The nation was shocked to learn that a fertilizer plant in Multan was dumping hazardous chemical waste in the open and into the irrigation channels, thus contaminating surface, air and water. The issue was raised by the National Assembly Standing Committee in October 2006. The unlawful dumping was done only when the state-owned fertiliser plant was divested and transferred to the private sector management. Ironically, the new owner and chief executive of the fertilizer plant, who has been sanctioned yet another fertilizer project recently, happens to be the City District Nazim, and that of the ruling party.

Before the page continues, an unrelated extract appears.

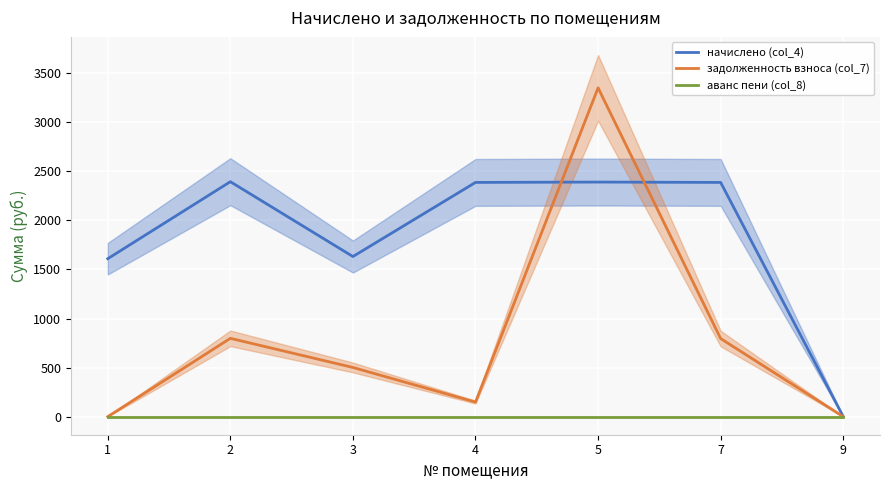

How many values in the задолженность взноса (col_7) series are below 500?

3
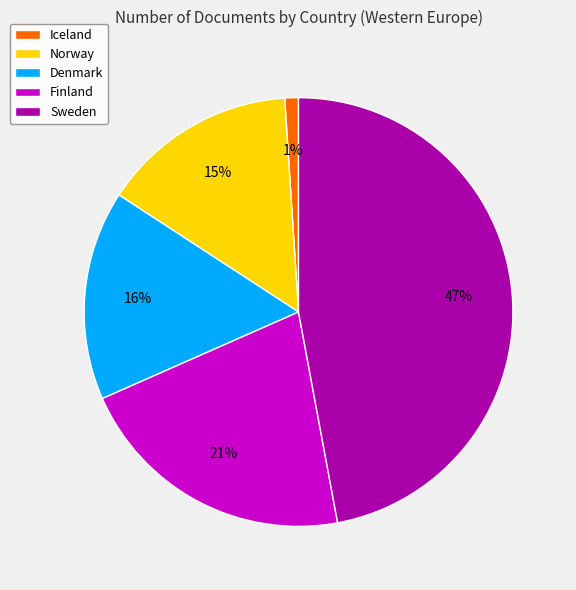

Rank the categories by value from highest to lowest.

Sweden, Finland, Denmark, Norway, Iceland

Industrial air and waste pollutants include gaseous pollutants, particulate pollution, fugitive emissions, waste or effluent, odours and noise. There are a number of methods employed and techniques adopted for controlling the industrial pollution. Gaseous pollutants can be controlled through absorption, which is the process of removal of one or more selected components from gaseous mixture, by making solution of gases in liquids. This is being done through absorption columns and absorption towers that are an integrated part of the modern process equipment, such as that in the chemical and petrochemical industry.

Today, a variety of technologies for pollution control are readily available, classified as mechanical, electromechanical and chemical process equipment. The government needs to effectively implement action plan to focus on promoting the use of environmental-friendly technology and equipment, developing indigenous capacity to produce and market the related equipment and materials. The local engineering industry already produces, or has the capability to manufacture, the required mechanical equipment including dust collectors, blowers and pumps, bag filters, sieves, scrubbers, separators, incinerators, electrostatic precipitator, and chemical process equipment such as columns, towers, vessels etc. It is expected that the national R&D activities may come up with innovative technologies in the field as well. The examples of successful applications of innovative environmental technologies in the Western countries include industrial use of plant (natural) dyes in textile processing, recycled plastic bags and waste/emission-free galvanising plants in engineering sector.

In compliance with the Environmental Protection Act 1997, it is mandatory for the sponsors of all the development projects, in any economic sector, to conduct a comprehensive Environmental Impact Assessment (EIA) study, along with project feasibility study, and accordingly propose and implement mitigation and remedial measures to ensure control of pollution and thus clean environment. Project sponsors are also required to submit periodic reports during project construction, and later, on operation, the status of mitigation measures employed.

But the apathetic attitude towards complying with the environmental rules and law on the part of project sponsors is symbolised in the case of DHA Cogen Ltd of the Defence Housing Authority, Karachi, which is installing a 94-MW thermal power plant, without conducting a comprehensive EIA study, and has now sought exemption to the same to avoid litigation as the citizens have registered environmental concerns against the under-construction project.